|| at May 13, 2011 at 5:49 pm
I'm not sure if Pig can do this. It's designed to follow the
MapReduce/Hadoop paradigm which typically involves data on disk ->
MapReduce Jobs -> data on disk.
You could try to create a custom InputSplit/RecordReader to read from
a program's standard output or something but this is kind of hacky.
There are RecordReaders which read from SQL databases. There's also
something like this:http://hadoop.apache.org/common/docs/current/api/org/apache/hadoop/streaming/StreamBaseRecordReader.html
Which can be used with Hadoop streaming.
But this is all somewhat intensive and would require a bit of work (if
it's even possible) - I don't think Pig has direct support yet for the
kind of interface you're looking for.
That being said, I'm somewhat new to Pig/Hadoop so if there's anyone
else who can chime in with comments or agreements/disagreements, I'd
On Fri, May 13, 2011 at 1:32 PM, Jianting Cao wrote:
Thank you Mark. Sorry that I'm not clear enough. What I want is this, there
are some program running and generating a lot of data, instead of putting
these data to a relational database, I want to directly output them to Pig
and do some analysis along the way or afterwards. So I'm asking if there is
a JDBC-like interface with which I could load these newly generated data
into Pig and do analytic. all of this is happening within a Java process.

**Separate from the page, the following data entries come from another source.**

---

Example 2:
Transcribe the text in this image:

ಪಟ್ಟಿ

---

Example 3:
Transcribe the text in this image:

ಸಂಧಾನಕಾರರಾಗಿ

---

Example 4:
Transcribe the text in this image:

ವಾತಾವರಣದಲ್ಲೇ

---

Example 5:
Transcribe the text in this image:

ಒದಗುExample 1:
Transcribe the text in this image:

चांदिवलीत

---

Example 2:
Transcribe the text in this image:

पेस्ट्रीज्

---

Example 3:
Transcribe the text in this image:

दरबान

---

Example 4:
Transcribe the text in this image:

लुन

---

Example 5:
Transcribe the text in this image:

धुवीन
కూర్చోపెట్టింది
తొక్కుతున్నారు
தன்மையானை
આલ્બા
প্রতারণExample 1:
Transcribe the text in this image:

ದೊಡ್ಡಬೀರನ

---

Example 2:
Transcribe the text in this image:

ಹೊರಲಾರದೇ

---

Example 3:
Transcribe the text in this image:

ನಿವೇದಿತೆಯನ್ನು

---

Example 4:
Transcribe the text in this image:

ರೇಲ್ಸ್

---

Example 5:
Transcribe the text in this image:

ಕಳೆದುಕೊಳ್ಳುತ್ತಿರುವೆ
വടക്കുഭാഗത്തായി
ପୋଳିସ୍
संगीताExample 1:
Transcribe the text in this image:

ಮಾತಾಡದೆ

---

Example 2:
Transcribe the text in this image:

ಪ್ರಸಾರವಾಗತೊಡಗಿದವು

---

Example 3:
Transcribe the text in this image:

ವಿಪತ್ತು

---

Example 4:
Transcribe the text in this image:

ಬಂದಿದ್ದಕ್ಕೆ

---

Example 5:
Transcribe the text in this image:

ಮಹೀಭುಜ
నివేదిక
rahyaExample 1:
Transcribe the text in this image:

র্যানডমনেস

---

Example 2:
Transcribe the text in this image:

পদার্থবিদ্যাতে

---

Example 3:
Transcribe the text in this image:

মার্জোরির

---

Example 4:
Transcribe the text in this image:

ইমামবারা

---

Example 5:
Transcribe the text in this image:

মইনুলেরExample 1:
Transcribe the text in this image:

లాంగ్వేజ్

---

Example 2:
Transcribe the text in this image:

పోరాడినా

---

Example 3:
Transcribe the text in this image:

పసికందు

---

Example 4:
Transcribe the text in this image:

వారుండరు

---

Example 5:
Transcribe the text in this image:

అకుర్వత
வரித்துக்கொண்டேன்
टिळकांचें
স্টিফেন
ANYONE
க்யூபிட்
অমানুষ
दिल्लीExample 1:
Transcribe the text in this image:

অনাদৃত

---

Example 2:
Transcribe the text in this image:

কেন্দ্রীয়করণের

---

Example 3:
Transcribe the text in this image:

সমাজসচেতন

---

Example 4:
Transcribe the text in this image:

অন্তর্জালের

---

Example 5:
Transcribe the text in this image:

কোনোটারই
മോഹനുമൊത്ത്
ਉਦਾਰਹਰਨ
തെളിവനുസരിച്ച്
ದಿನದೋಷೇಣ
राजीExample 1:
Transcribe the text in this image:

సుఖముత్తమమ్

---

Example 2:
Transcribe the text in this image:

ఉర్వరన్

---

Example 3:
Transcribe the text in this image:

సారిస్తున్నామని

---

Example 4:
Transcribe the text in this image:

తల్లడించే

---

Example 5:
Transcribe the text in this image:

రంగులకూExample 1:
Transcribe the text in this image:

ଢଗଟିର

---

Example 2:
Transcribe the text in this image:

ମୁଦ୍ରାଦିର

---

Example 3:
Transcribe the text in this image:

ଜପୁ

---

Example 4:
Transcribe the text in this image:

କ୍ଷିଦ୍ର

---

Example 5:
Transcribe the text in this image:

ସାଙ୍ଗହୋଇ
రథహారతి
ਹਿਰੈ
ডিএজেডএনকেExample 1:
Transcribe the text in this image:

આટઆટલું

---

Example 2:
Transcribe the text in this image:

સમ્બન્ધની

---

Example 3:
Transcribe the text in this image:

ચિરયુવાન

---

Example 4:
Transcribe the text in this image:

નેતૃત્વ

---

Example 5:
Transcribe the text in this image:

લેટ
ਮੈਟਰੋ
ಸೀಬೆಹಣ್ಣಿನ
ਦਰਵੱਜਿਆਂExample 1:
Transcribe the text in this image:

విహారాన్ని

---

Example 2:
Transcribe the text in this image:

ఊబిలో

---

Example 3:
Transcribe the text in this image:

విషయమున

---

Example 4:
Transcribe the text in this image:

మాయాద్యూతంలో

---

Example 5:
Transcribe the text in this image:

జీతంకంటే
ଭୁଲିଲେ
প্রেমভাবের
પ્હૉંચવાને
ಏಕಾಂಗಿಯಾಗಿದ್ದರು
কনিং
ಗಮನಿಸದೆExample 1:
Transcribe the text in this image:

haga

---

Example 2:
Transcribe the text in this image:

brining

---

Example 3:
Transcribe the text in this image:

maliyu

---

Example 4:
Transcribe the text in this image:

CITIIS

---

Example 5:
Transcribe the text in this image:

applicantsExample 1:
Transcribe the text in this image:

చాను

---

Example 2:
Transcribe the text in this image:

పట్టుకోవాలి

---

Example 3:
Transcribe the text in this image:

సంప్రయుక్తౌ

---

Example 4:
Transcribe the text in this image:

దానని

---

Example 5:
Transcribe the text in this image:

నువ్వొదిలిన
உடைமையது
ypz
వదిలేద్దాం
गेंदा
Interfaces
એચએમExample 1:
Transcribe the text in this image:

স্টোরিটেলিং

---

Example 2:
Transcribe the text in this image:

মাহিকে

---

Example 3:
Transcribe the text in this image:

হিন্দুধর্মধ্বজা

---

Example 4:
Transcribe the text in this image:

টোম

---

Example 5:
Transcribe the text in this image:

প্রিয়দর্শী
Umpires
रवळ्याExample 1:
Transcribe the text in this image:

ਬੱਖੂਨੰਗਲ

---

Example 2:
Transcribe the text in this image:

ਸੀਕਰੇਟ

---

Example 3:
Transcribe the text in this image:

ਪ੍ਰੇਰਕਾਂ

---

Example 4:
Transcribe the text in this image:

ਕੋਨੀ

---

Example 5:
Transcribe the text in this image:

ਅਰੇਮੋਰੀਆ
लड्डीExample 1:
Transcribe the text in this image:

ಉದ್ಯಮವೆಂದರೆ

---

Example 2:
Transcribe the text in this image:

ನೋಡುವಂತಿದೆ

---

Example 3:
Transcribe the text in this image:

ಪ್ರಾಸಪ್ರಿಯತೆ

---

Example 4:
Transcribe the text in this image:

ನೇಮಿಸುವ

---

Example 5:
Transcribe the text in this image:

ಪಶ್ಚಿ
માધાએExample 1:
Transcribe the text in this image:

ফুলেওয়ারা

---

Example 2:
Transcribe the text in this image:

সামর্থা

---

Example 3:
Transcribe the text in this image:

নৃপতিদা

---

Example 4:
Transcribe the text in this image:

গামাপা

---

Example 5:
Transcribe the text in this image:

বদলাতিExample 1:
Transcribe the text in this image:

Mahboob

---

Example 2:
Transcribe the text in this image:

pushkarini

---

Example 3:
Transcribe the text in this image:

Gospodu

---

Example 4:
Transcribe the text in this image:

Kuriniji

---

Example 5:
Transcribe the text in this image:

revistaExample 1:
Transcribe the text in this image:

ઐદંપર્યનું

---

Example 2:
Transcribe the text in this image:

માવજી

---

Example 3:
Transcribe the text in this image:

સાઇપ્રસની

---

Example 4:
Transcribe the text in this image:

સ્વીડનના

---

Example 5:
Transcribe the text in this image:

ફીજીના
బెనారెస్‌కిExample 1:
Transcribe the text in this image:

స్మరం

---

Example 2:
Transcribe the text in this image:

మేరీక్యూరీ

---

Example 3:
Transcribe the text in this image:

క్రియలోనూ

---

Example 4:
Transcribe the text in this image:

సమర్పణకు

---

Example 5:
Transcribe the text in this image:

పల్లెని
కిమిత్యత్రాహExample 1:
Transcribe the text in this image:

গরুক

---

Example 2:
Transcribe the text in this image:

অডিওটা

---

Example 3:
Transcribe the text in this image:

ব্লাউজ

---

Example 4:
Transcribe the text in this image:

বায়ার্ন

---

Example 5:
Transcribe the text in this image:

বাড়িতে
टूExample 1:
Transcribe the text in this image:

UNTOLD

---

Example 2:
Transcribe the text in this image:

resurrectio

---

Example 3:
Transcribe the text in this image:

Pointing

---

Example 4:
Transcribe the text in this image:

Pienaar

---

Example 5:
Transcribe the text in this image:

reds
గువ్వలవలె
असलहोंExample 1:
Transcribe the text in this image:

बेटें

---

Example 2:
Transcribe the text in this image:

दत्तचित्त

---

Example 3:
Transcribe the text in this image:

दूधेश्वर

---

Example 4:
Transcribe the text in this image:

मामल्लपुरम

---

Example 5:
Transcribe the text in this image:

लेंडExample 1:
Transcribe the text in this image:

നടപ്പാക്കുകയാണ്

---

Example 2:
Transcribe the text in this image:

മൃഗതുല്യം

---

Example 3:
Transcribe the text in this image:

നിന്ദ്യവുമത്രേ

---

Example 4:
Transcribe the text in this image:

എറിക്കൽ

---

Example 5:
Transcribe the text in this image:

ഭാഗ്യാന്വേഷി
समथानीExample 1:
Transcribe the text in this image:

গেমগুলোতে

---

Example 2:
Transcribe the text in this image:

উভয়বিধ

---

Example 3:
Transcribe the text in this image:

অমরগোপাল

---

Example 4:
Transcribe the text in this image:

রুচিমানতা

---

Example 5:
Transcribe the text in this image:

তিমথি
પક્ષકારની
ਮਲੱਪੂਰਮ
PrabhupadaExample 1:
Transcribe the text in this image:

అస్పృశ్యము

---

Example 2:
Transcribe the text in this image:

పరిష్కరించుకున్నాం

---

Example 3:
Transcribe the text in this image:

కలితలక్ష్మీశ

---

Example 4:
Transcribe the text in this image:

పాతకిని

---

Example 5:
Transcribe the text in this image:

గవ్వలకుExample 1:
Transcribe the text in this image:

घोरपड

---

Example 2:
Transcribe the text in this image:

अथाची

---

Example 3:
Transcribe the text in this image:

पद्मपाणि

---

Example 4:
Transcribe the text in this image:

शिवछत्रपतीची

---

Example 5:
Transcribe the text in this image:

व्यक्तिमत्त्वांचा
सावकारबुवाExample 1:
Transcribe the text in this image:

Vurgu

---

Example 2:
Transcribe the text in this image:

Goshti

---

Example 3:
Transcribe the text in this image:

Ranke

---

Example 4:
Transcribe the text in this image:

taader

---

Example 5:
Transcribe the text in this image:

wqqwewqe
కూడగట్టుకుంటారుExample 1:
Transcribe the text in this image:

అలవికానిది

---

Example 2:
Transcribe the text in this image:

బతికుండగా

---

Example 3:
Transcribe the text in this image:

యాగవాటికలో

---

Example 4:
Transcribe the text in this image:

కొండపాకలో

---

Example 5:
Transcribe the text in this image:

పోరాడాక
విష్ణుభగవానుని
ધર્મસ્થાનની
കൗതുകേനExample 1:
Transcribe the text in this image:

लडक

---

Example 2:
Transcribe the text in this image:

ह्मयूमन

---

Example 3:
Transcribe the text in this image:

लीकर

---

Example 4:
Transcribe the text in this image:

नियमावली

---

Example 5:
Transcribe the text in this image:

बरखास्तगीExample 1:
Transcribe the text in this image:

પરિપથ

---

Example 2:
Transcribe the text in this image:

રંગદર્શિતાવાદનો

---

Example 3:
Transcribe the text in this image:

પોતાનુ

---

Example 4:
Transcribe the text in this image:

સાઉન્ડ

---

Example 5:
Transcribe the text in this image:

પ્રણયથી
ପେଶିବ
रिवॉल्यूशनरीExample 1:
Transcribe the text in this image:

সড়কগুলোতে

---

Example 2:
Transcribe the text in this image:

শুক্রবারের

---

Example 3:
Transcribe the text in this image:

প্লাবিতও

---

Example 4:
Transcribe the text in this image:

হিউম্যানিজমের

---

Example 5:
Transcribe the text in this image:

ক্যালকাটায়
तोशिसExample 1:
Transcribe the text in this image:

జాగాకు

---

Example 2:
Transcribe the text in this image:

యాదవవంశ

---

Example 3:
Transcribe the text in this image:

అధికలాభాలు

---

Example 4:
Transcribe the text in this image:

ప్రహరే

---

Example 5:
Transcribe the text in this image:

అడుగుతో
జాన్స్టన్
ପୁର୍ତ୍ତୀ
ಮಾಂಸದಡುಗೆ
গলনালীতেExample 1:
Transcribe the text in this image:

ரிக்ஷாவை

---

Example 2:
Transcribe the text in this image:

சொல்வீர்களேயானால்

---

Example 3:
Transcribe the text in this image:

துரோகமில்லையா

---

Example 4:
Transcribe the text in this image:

On Fri, May 13, 2011 at 10:14 AM, Mark Laczin wrote:
Technically speaking, yes you could store data in memory and keep it
there, then have your program present some interface to store data
(shared memory or reading from the stdin or something) but I'm not
sure why you'd want to do this.
Maybe I'm misunderstanding your question, but it sounds like you want
to run using a filesystem that's in memory as opposed to on disk.
On Fri, May 13, 2011 at 1:08 PM, Jianting Cao <email@example.com>
Is there only one way to load data into pig, i.e. using load command to load
data from files? Can I load data from memory, for example in embedded code
create a table and store data into it?